Obama asked the audience to help "reclaim the basic bargain that produced the largest middle class and wealthiest nation on Earth."
Meaning, the American people work hard and the government will "create an environment where everybody's got a fair shot." The American people have been working harder than ever, he added.
"The challenge right now," Obama said, "the challenge we've faced for over a decade is that harder work, for too many people, doesn't lead to higher incomes."
Obama argued that likely Republican nominee Mitt Romney and others among the conservative opposition do not have effective or responsible remedies to cure the economy.
They have been "peddling the same bad ideas that brought our economy to collapse the first time," and what they "don't seem to understand is that a healthy economy doesn't just mean maximizing the profits for some," Obama said.
Other issues highlighted by Obama included tax and election reform, improving support services for veterans, and increasing funds for education.

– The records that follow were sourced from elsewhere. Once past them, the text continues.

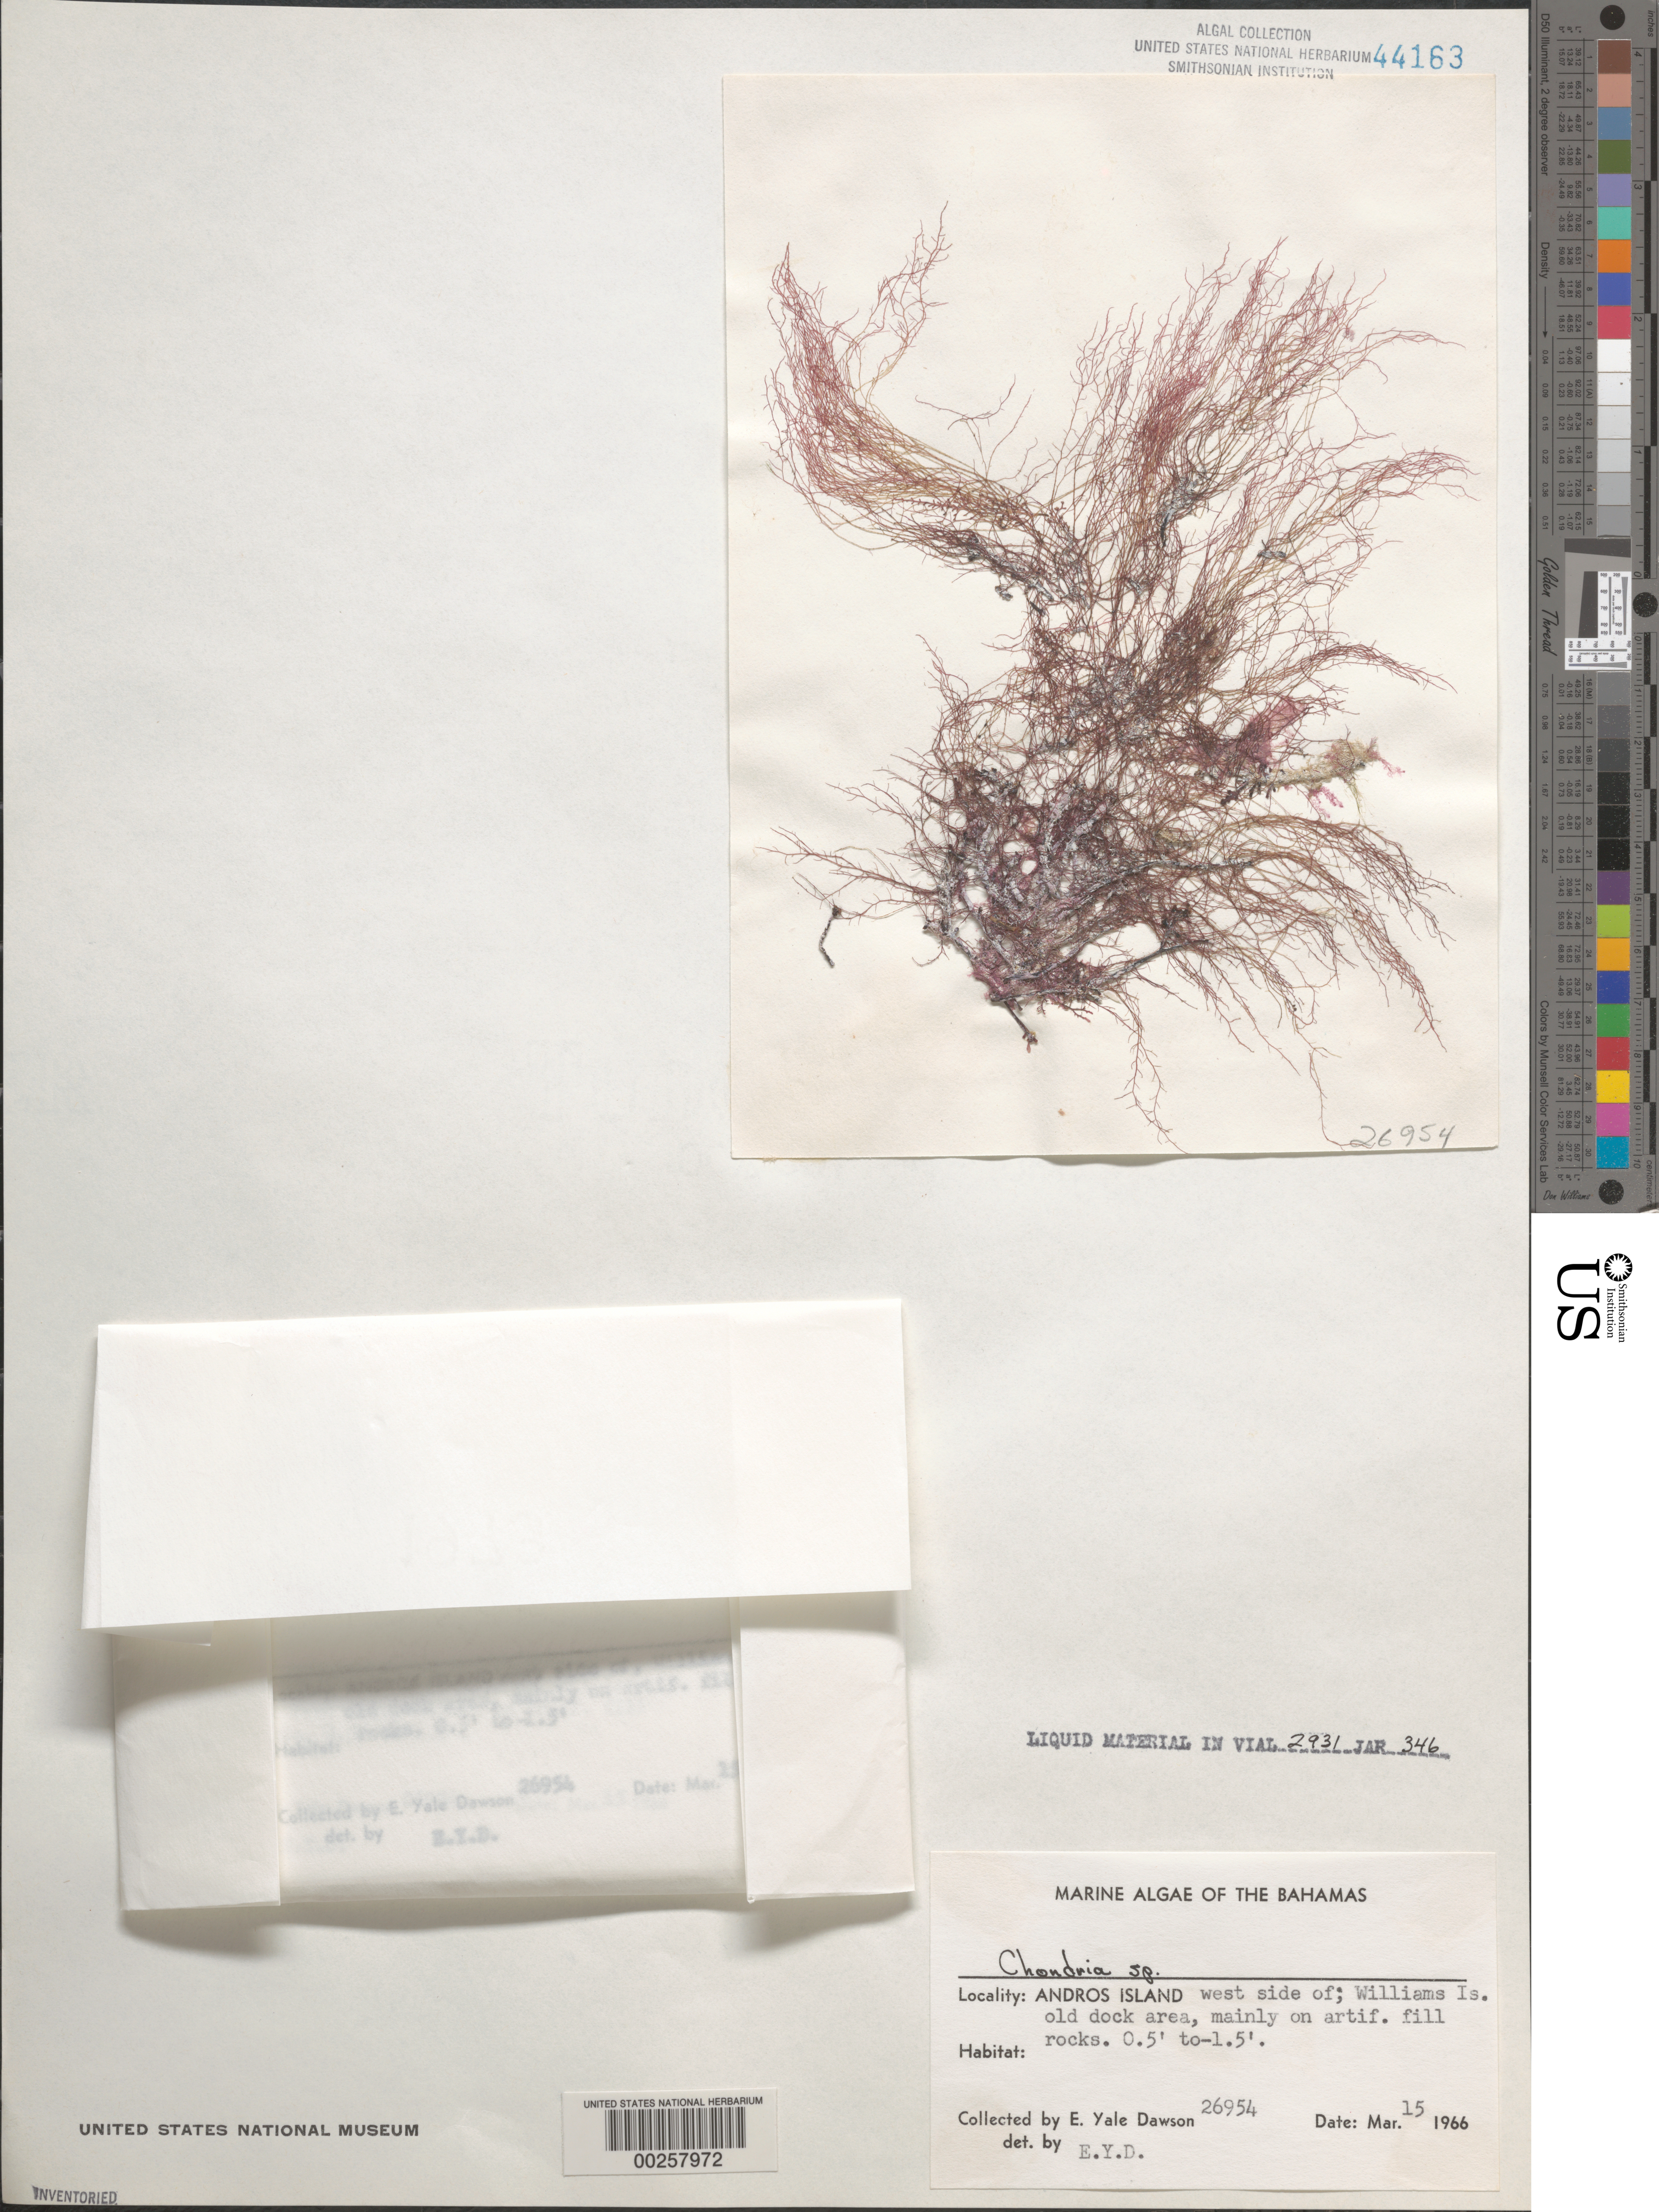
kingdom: Plantae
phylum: Rhodophyta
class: Florideophyceae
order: Ceramiales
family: Rhodomelaceae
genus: Chondria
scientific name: Chondria sp.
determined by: Dawson, E. Y.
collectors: E. Y. Dawson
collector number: EYD 26954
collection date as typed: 15 Mar 1966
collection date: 1966-03-15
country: Bahamas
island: Andros Island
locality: West side of Andros Island, Williams Island old dock area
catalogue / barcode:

He even touched on politically charged issues like health care reform in order to provide insurance for all Americans, and immigration reform, as a way to allow the children of undocumented immigrants to stay in the country if they are students, active duty, or veterans. He did not mention the plight of binational LGBT couples, some of whom who face deportation because the federal Defense of Marriage Act does not allow immigration authorities to recognize the same-sex couples.
The country is best when it "harvests the God-given talents of every individual," Obama said. That's why a thing like the Dream Act is so important and why he repealed the policy of "Don't Ask, Don't Tell," which prevented LGB service members from serving openly in the military.
"We're not going back to the days when somebody could be kicked out of the military just because of who you are and who you love," he said. "America doesn't want to spend the next four years refighting the battles we just had."
The president's message last week was clear; the country needs to move forward. Yet, of all the issues that he highlighted in his speech, Obama never mentioned any plans of heading toward that day of change Harris predicted so assuredly, when gays and lesbians are finally allowed the right to marry across the country, rather than just the six states and District of Columbia that now perform such nuptials.
"I may not be a perfect man or a perfect president, but I'll always tell you what I think and where I stand, and I wake up every single day thinking about you and how I can make your lives better and your kid's lives better," Obama told the crowd inside the Fox Theatre.
Outside, Crew, the Occupier, didn't hear those humble words from the leader of the free world, but he gave Obama the benefit of the doubt anyway.
"I would like to think that Obama is doing the best he can under the current political climate," Crew said.
Because in his view, the real obstacle blocking marriage equality isn't the president; it's that "these silly divisive issues that we're talking about have nothing to do with improving our society."